What the exercise asks — In the listing below, locate the line containing "pour améliorer l’accessibilité" and the line containing "Commandez votre équipement". Output both of them and every line between, exactly as written, and nothing more.

------ Data shown ------

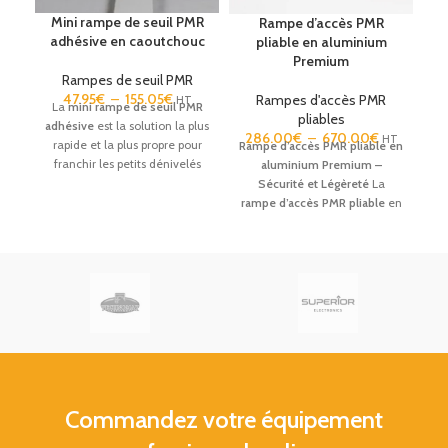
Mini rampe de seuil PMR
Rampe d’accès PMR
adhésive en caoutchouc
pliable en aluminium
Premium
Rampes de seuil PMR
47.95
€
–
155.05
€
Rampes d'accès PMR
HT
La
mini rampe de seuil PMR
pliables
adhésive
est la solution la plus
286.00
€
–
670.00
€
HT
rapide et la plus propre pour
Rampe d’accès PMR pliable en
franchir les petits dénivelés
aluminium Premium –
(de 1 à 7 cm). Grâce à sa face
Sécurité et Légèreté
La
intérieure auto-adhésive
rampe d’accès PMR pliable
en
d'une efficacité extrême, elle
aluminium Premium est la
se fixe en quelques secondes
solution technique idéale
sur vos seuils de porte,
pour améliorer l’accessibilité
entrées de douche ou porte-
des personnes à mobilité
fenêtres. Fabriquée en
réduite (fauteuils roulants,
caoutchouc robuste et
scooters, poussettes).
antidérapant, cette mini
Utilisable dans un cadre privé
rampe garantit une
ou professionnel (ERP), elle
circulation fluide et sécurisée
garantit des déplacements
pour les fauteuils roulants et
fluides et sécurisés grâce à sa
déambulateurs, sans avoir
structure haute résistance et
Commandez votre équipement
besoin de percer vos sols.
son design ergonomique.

------
------ Data shown ------

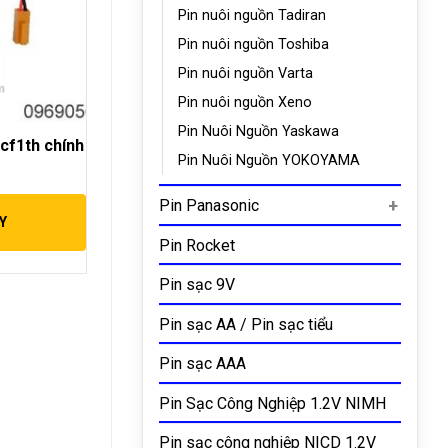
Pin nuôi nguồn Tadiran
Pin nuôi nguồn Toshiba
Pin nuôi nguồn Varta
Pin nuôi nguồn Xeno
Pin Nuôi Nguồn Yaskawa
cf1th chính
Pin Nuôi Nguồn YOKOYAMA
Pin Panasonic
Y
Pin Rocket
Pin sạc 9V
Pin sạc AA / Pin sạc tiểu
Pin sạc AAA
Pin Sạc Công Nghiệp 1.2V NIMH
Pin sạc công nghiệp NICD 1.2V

------

Answer space —
pour améliorer l’accessibilité
entrées de douche ou porte-
des personnes à mobilité
fenêtres. Fabriquée en
réduite (fauteuils roulants,
caoutchouc robuste et
scooters, poussettes).
antidérapant, cette mini
Utilisable dans un cadre privé
rampe garantit une
ou professionnel (ERP), elle
circulation fluide et sécurisée
garantit des déplacements
pour les fauteuils roulants et
fluides et sécurisés grâce à sa
déambulateurs, sans avoir
structure haute résistance et
Commandez votre équipement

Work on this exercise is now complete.